No, of course he hasn't, it simply appears as if he has, but this neatly sums up the theme of deception that is carried through You Only Live Twice, the fifth Bond movie. It was scripted by famed short story writer and children's author Roald Dahl, and many fans couldn't help but notice the liberties he took with Ian Fleming's source novel, changing it so much that it could almost be considered a Dahl original. So if there are some coarser double entendres, or some routine fates for the characters, then he was the one to blame, but funnily enough the result was one of the most quintessential Bond movies of Connery's run.

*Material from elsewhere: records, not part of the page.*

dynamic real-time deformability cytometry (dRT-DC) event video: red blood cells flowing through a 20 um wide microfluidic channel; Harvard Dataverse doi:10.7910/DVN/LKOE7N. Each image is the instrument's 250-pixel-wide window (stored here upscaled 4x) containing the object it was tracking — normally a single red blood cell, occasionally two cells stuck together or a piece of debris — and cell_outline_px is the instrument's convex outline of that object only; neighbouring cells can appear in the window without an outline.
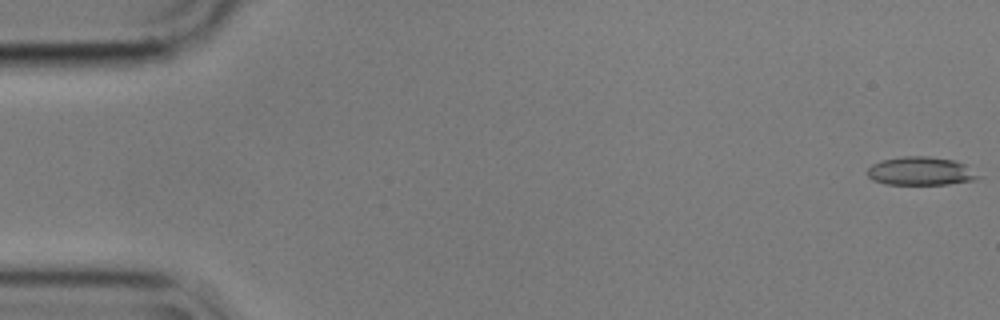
{"species": "common noctule bat (a hibernating species)", "species_latin": "Nyctalus noctula", "temperature_condition": "cold", "stored_images_in_passage": 21, "camera_frame_rate_fps": 3000, "um_per_image_px": 0.085, "animal": {"sex": "male", "body_mass_g": 17.9}, "frame": {"image": 1, "passage_image": 1, "time_ms": 0.0, "image_size_px": [1000, 320], "cell_outline_px": [[984, 176], [976, 180], [948, 184], [884, 184], [872, 180], [868, 176], [868, 168], [872, 164], [880, 160], [904, 156], [928, 156], [952, 160], [964, 164]], "centroid_in_image_um": [78.28, 14.55], "position_along_channel_um": 6.7, "area_um2": 18.5}}
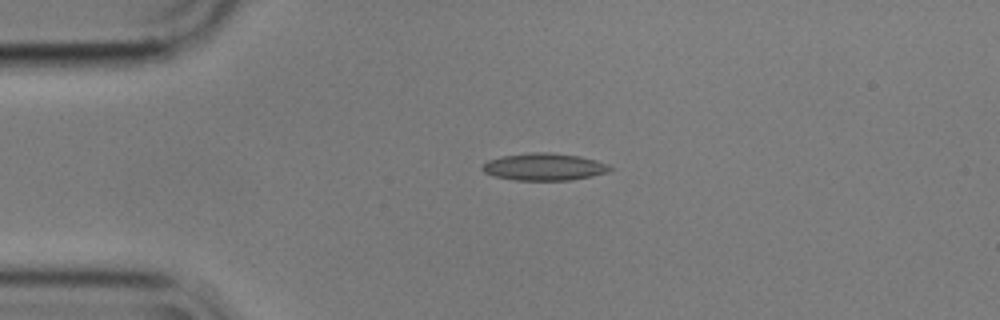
{"frame": {"image": 2, "passage_image": 13, "time_ms": 4.0, "image_size_px": [1000, 320], "cell_outline_px": [[616, 168], [608, 172], [592, 176], [572, 180], [516, 180], [492, 176], [484, 172], [480, 168], [488, 160], [500, 156], [532, 152], [552, 152], [580, 156], [596, 160], [608, 164]], "centroid_in_image_um": [46.27, 14.18], "position_along_channel_um": 38.7, "area_um2": 20.52}}
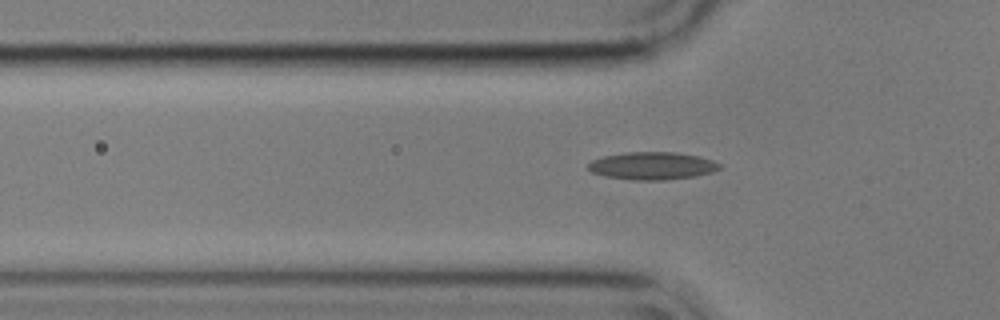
{"frame": {"image": 3, "passage_image": 18, "time_ms": 5.667, "image_size_px": [1000, 320], "cell_outline_px": [[720, 168], [712, 172], [696, 176], [664, 180], [636, 180], [604, 176], [592, 172], [588, 168], [588, 164], [592, 160], [604, 156], [628, 152], [672, 152], [696, 156], [712, 160], [720, 164]], "centroid_in_image_um": [55.43, 14.1], "position_along_channel_um": 70.4, "area_um2": 20.92}}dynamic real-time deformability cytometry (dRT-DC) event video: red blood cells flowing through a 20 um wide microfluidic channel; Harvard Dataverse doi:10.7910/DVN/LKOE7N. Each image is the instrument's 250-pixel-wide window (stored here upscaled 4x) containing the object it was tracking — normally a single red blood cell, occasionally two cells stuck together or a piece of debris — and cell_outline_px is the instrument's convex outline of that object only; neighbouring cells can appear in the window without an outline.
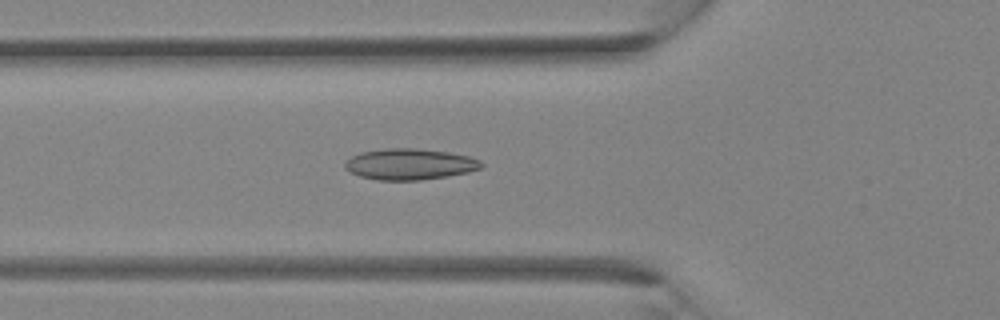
{"species": "Egyptian fruit bat (a non-hibernating species)", "species_latin": "Rousettus aegyptiacus", "temperature_condition": "room temperature", "stored_images_in_passage": 37, "camera_frame_rate_fps": 3000, "um_per_image_px": 0.085, "animal": {"sex": "female"}, "frame": {"image": 1, "passage_image": 13, "time_ms": 4.0, "image_size_px": [1000, 320], "cell_outline_px": [[484, 164], [480, 168], [468, 172], [448, 176], [420, 180], [376, 180], [360, 176], [348, 172], [344, 168], [344, 164], [352, 156], [360, 152], [388, 148], [412, 148], [448, 152], [468, 156], [480, 160]], "centroid_in_image_um": [34.8, 13.96], "position_along_channel_um": 91.0, "area_um2": 24.68}}
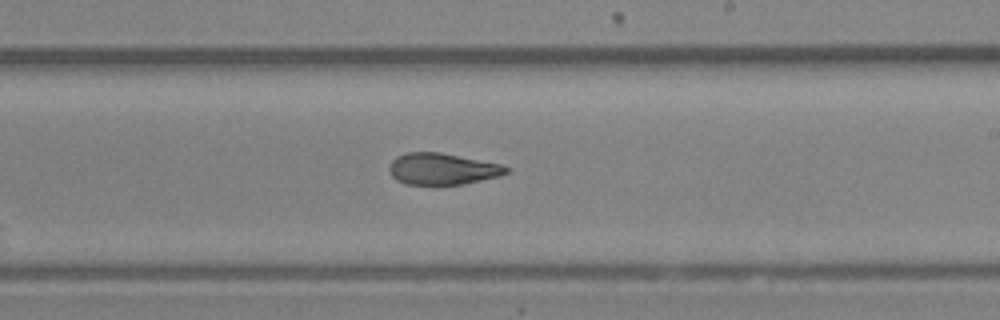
{"frame": {"image": 2, "passage_image": 22, "time_ms": 7.0, "image_size_px": [1000, 320], "cell_outline_px": [[508, 172], [500, 176], [464, 184], [404, 184], [396, 180], [392, 176], [388, 168], [392, 160], [396, 156], [404, 152], [440, 152], [504, 164], [508, 168]], "centroid_in_image_um": [37.6, 14.35], "position_along_channel_um": 251.4, "area_um2": 21.68}}
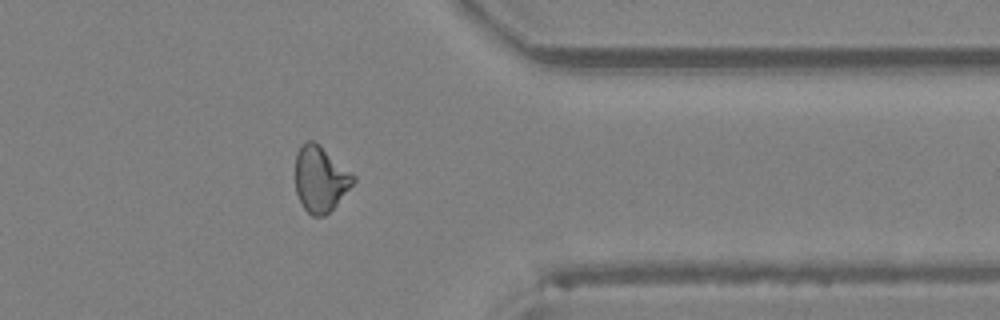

Despite growing tired of the character, you wouldn't know it from Connery's confident performance, although the less charitable might say this was because he could essay the role in his sleep by now. Here he springs into action after his prematurely announced demise, a ruse to allow him to go deep undercover, and it's not long before M (Bernard Lee) has dispatched 007 to Japan posing as a businessman. First he has a too-brief meeting with Charles Gray who tells him to see secret service agent Tiger Tanaka (Tetsuro Tamba) before getting murdered, but first Tiger has to want to see Bond before they can meet.

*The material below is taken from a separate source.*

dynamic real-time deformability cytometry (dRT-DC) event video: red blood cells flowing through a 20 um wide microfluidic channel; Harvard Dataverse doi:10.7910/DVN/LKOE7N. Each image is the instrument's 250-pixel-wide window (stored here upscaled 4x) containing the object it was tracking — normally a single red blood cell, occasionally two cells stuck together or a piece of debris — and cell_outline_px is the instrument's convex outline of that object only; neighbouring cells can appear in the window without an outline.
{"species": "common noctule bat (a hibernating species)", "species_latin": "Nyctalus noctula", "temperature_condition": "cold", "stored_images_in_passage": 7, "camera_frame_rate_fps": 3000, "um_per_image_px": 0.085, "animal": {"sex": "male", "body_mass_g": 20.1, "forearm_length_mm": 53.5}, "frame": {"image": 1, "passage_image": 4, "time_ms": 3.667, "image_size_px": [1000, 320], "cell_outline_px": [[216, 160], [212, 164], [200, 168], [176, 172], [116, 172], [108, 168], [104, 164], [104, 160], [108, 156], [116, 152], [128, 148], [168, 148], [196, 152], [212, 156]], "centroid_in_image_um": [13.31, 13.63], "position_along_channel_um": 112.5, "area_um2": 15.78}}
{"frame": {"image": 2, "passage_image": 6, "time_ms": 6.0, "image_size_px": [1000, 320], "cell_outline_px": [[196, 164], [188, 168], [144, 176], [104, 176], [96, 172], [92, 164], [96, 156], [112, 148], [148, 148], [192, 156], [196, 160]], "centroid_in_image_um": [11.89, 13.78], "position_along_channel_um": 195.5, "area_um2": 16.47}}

Luckily, there is a contact, and she is Aki (Akiko Wakabayashi, nearing the end of her acting career while still in her twenties) who speeds around in an open-topped sports car (Bond doesn't really get to drive in this one, not even in the requisite car chase) and picks him up when he is about to be assassinated. Poor old Aki gets something of a raw deal seeing as what happens to her halfway through the film, and she is replaced with an identikit agent who has exactly the same characteristics, Kissy Suzuki (regular Toho star Mie Hama). But if the personalities are rather drawn from stock, this is not a fatal flaw, as the entire production seems to be thumbing its nose at the countless pretenders to the Bond franchise that had arisen during this era, showing them how to do it right.

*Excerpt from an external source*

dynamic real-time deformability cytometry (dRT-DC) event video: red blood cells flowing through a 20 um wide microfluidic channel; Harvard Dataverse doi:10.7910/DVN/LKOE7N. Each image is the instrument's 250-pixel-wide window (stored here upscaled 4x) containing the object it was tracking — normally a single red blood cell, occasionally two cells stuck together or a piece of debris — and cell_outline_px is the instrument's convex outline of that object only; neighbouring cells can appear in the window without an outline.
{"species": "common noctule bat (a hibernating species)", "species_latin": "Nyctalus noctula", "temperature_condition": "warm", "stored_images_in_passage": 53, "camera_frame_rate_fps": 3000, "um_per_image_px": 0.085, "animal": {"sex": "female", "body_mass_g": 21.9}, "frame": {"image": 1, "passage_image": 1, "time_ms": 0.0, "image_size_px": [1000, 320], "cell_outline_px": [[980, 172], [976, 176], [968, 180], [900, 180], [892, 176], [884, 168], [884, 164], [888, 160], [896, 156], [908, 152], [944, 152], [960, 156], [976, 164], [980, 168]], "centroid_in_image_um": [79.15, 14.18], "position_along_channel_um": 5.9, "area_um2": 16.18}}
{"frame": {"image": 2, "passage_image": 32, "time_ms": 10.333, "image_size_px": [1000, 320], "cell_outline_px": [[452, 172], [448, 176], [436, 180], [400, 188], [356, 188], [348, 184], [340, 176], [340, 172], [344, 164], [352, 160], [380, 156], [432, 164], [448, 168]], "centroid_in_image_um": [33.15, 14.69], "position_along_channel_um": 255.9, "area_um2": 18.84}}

Then there's that whole "I am not who I appear to be" angle that runs through the story, going from Bond posing as a civilian and eventually being made up to pass for Japanese, even though he looks exactly the same, to the secret location of the bad guys' lair which is cleverly hidden, in fact concealing one of designer Ken Adam's most impressive sets, both vast and expensive-looking. Say what you like, the money - and this was very high-priced for its day - is all there on the screen. So You Only Live Twice is not so much about second chances as you might expect from the title, but when you get down to it it's really about besting the bad guys and preventing that old worry, all-out nuclear war. And the head bad guy, though too-sparingly used, is a superb Donald Pleasence as Blofeld, one of many pleasures in a film that might not have broken down any barriers but did highlight how nobody did it better when it came to international spy movies. This was a true archetype, and one of the most purely enjoyable Bond movies. John Barry's score was one of his finest, with a great theme song sung by Nancy Sinatra.